Mein Blick sollte ihr alles sagen, was sie wissen musste.
Sie weinte, aber sie ging.
Und am Ende rannte sie.
Sie lief davon und ich brach erneut zusammen.
Nicht lange und die ersten Strahlen der Sonnen brachen durch das Blättterdach über mir. Jegliches Zeitgefühl war mir schon lange verloren gegangen. Da schlossen sich ein paar kühle Finger um meine Kehle und hoben mich in die Höhe.
Verzweifelt griff ich nach ihnen und versuchte zu verhindern das sie mich erwürgten.
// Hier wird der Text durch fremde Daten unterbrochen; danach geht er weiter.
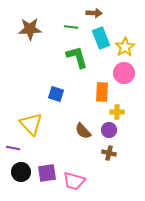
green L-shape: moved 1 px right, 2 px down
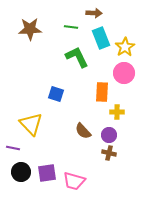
green L-shape: rotated 10 degrees counterclockwise
purple circle: moved 5 px down
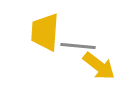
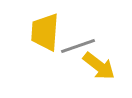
gray line: rotated 24 degrees counterclockwise
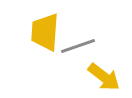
yellow arrow: moved 5 px right, 11 px down
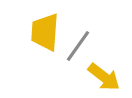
gray line: rotated 36 degrees counterclockwise
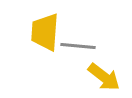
gray line: rotated 60 degrees clockwise
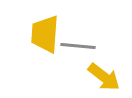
yellow trapezoid: moved 2 px down
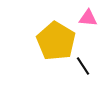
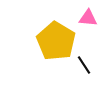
black line: moved 1 px right, 1 px up
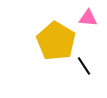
black line: moved 1 px down
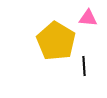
black line: rotated 30 degrees clockwise
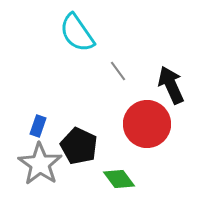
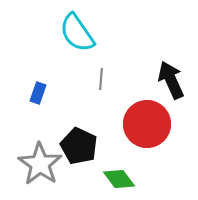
gray line: moved 17 px left, 8 px down; rotated 40 degrees clockwise
black arrow: moved 5 px up
blue rectangle: moved 33 px up
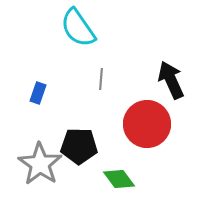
cyan semicircle: moved 1 px right, 5 px up
black pentagon: rotated 24 degrees counterclockwise
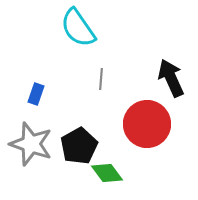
black arrow: moved 2 px up
blue rectangle: moved 2 px left, 1 px down
black pentagon: rotated 30 degrees counterclockwise
gray star: moved 9 px left, 20 px up; rotated 15 degrees counterclockwise
green diamond: moved 12 px left, 6 px up
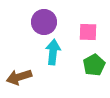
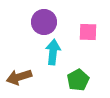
green pentagon: moved 16 px left, 15 px down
Ich hing wie ein Käfer in einem tödlichen Spinnenetz, aus dem es kein Entkommen gab.
"Dachtet ihr wirklich ihr würdet mir beide entwischen können?" Ich öffnete schwach die Augen.
Die Hand die mich am Hals gepackt hatte, gehörte zu Klaus.
Er schien sich an meinem Leid zu ergötzen und fuhr unbekümmert fort.
"Es war so einfach, ich musste nur zwischen euch wählen. So ließ ich es zu einem Wettlauf werden und du hast verloren. Ihr Wille zu überleben war wohl stärker als deiner, so stark das sie dich sogar im Stich gelassen hat. Nun Elisabeth, deine Reise geht hier zuende."
Er ließ meine Füße wieder den Boden berühren, aber seine Hand blieb an meinem Hals. Er konnte jeden einzelnen von meinen Herzschlägen spüren, das steigerte mein Gefühl ihm hilflos ausgeliefert zu sein. Da realisierte ich auf einmal das Blut, das sich immer noch auf dem Nachthemd und meinen Lippen befand. Verzweifelt sah ich mich um und stellte fest das er es längst bemerkt hatte. Sein Gesicht war starr und bleich geworden, mit Schrecken sah ich wie bläuliche Adern unter seinen Augen hervor traten, die sich schwarz gefärbt hatten, nur die Iris funkelte in einer gelb-goldenen Farbe. Jetzt strich er mit einem einzelnen Finger über meine Lippe und betrachte den Tropfen Blut der sich nun an ihm befand. Entsetzt erblickte ich das sich sein Gebiss in das eines wilden Tieres verwandelt hatte.
"Es schadet ja nicht, einmal zu kosten. Dir macht es doch bestimmt nichts aus."
Nun schrie ich, keuchte und kämpfte immer heftiger denn je gegen seinen Griff an.
Doch was nutzte es mir, nichts.
Es gab niemanden der mich retten konnte, aber zum Glück ist sie in Sicherheit.
Zum Glück bin ich es und nicht sie.
Das war das letzte an was ich dachte, bevor ich vor Angst mein Bewusstsein verlor.